‘Software Bill of Materials’ — Not just good for security, good for business
President Biden’s May 2021 cybersecurity executive order raises the bar for product security with a mandate requiring — among other provisions — a “Software Bill of Materials” (SBOM) for all software sold to the federal government. This executive order formally recognizes that national security requires digital ecosystem defense. While this is a good first step, the U.S. should go further and mandate that all digital products be sold with an SBOM.
We require ingredient lists for our food packages, so why not the same for our digital devices?
Put simply, an SBOM is a list of software components in a digital product. Universally mandated SBOMs would empower all players of our digital ecosystem to reduce risk and increase security and competition. While many improvements are still needed to increase product security, a universal SBOM mandate is one step with the power to incentivize securing software. Product vendors should embrace this inevitable measure not just because it’s good for security, but also because it’s good for business.
SBOMs increase transparency for consumers
Universally mandated SBOMs would provide buyers new levels of transparency into what they are purchasing, which in turn helps consumers to better prioritize their security needs. While companies should always work toward maximizing their network security, they may need to make security tradeoffs due to limited IT resources, interoperability of connected systems, and their own risk assessments. To prioritize the most critical risk reductions on the attack surface, the components of the attack surface must be known — and SBOMs provide that visibility.
For example, SweynTooth is a family of vulnerabilities in Bluetooth low-energy (BLE) communications that can bypass security features or crash the system. If a BLE-enabled product is used in patient care or pipeline operations, patching should be a priority; whereas, if used in a small test environment not connected to a network, it can wait. To make that determination, a company needs to know which products have BLE, and SBOMs would supply that information.
Universally mandated SBOMs would also provide consumers the transparency they need to comparison shop on the vulnerability of software components. Currently, consumers cannot determine what software is included with the products they buy. As a list of all components used to make a software product, an SBOM would reveal which open source or proprietary code objects are embedded in the software.
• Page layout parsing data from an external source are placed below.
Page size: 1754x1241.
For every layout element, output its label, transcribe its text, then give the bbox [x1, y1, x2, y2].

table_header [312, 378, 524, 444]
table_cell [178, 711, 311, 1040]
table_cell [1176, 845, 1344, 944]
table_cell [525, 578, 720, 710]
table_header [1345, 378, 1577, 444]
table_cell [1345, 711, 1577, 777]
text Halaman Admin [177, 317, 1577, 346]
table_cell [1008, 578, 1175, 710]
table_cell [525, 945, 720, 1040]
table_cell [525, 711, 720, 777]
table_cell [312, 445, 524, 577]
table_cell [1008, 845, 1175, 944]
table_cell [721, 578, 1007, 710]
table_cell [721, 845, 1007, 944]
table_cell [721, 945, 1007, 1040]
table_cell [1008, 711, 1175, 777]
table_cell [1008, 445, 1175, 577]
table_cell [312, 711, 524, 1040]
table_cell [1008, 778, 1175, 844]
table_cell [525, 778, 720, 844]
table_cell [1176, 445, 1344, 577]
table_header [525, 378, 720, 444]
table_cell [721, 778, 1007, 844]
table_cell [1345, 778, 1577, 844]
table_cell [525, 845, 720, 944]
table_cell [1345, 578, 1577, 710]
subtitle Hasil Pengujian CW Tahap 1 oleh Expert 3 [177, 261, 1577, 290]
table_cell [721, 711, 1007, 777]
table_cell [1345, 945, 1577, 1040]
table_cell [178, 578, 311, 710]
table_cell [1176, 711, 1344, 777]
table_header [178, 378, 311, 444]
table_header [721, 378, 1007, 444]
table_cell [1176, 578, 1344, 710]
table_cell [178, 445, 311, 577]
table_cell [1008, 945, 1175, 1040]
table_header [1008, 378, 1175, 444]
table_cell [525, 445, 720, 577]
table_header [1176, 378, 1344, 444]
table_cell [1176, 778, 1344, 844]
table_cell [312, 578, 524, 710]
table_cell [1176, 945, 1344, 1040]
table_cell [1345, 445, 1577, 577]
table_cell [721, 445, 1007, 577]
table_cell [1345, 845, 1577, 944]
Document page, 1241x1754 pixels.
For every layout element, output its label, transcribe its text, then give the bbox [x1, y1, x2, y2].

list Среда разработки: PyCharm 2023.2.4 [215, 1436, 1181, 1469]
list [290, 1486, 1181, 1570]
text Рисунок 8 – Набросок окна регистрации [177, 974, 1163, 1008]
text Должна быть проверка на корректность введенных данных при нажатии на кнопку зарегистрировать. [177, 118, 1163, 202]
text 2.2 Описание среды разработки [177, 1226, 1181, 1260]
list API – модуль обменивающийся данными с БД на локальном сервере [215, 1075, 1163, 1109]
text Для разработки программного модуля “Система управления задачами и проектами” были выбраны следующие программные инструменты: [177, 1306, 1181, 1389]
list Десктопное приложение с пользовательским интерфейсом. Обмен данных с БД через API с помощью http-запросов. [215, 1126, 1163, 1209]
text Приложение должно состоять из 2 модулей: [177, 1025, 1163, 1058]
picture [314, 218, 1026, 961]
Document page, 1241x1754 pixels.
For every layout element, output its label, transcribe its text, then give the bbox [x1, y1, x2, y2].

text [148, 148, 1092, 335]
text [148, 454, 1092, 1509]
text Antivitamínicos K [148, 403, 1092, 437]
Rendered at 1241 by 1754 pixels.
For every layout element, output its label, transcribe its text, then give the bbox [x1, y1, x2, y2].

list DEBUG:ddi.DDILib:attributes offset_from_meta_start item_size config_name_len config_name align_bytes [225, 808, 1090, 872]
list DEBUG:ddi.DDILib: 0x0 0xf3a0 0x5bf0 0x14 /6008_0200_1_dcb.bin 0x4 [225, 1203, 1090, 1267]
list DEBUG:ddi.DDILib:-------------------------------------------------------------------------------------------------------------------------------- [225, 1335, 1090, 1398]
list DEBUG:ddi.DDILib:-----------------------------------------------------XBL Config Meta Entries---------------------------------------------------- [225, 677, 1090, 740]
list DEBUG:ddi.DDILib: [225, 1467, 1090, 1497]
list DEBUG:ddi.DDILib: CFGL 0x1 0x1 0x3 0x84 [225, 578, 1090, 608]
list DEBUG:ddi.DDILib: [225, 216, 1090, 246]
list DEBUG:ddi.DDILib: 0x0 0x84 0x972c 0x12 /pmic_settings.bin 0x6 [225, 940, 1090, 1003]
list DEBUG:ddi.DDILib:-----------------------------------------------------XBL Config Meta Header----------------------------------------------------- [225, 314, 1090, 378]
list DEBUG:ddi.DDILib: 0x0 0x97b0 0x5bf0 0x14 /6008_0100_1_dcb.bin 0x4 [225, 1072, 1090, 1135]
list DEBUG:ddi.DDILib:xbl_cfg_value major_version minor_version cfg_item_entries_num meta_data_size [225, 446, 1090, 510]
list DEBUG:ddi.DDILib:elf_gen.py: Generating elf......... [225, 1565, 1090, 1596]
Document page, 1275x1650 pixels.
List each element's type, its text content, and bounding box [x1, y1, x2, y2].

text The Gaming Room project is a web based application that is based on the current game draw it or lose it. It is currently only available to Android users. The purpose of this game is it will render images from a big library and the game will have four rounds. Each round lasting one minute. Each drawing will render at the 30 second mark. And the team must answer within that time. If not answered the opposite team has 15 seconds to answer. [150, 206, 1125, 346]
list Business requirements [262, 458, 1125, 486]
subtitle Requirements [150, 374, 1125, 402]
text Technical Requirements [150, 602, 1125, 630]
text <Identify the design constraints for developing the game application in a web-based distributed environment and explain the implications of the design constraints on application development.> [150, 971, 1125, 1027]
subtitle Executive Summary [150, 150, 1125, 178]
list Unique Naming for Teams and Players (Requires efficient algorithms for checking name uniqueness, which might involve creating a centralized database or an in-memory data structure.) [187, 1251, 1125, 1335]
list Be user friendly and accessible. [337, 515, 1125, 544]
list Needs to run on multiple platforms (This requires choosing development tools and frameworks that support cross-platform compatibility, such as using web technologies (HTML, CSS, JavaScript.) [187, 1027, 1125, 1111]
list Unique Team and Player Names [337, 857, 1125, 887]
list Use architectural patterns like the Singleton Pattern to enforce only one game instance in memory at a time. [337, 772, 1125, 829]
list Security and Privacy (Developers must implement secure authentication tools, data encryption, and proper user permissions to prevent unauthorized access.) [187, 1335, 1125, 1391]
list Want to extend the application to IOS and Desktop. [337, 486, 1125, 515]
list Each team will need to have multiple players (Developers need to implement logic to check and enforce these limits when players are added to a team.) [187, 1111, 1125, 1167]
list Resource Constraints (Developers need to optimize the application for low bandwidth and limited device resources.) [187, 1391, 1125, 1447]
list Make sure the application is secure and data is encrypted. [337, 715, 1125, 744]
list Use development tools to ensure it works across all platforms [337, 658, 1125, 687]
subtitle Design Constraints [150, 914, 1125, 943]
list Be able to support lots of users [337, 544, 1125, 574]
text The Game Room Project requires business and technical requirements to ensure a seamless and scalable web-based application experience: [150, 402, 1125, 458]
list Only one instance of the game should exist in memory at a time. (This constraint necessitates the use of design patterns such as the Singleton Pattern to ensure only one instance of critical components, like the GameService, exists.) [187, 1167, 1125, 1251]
Knowing this would allow end users to better understand how bad actors might target new software by attacking old code elements that harbor unpatched vulnerabilities.
SBOMs increase return on investment of securing software
In addition to the consumer transparency benefits of mandated SBOMs, they would also allow software makers to demonstrate to customers the return on investment (ROI) of security assets. Currently it’s difficult to claim one product is more secure than another. According to a recent piece in The Economist, some say cyber is like magic amulets and the “market for lemons” — it’s hard to prove to customers that a product is secure. By mandating disclosure of the software supply chain, software vendors could compete on the security features of their products. More secure components and patching programs would become a competitive differentiator.
Product offerings that are already secure-by-design will be able to command a premium price because consumers will be able to compare SBOMs.
Products with inherently less patchable components will also benefit. A universal SBOM mandate will make it easy to spot vulnerabilities, creating market risk for lagging products; firms will be forced to reengineer the products before getting hacked. While this seems like a new cost to the laggards, it’s really just a transfer of future risk to a current cost of reengineering. The key to a universal mandate is that all laggards will incur this cost at roughly the same time, thereby not losing a competitive edge.
The promise of increased security and reduced risk will not be realized by SBOM mandates alone. Tooling and putting this mandate in practice will be required to realize the full power of the SBOM.
While a SBOM mandate is not the only remaining action needed, it is a necessary condition before the market will develop and adopt that tooling.
We should embrace an SBOM mandate — not only as a step forward for securing our national infrastructure and economy, but as a new opportunity to innovate, compete, and increase the ROI of building secure software by design.
Dr. Shannon Lantzy is chief scientist and regulatory innovation leader at Booz Allen Hamilton. Kelly Rozumalski is vice president at Booz Allen Hamilton and leader of the firm’s secure connected health practice.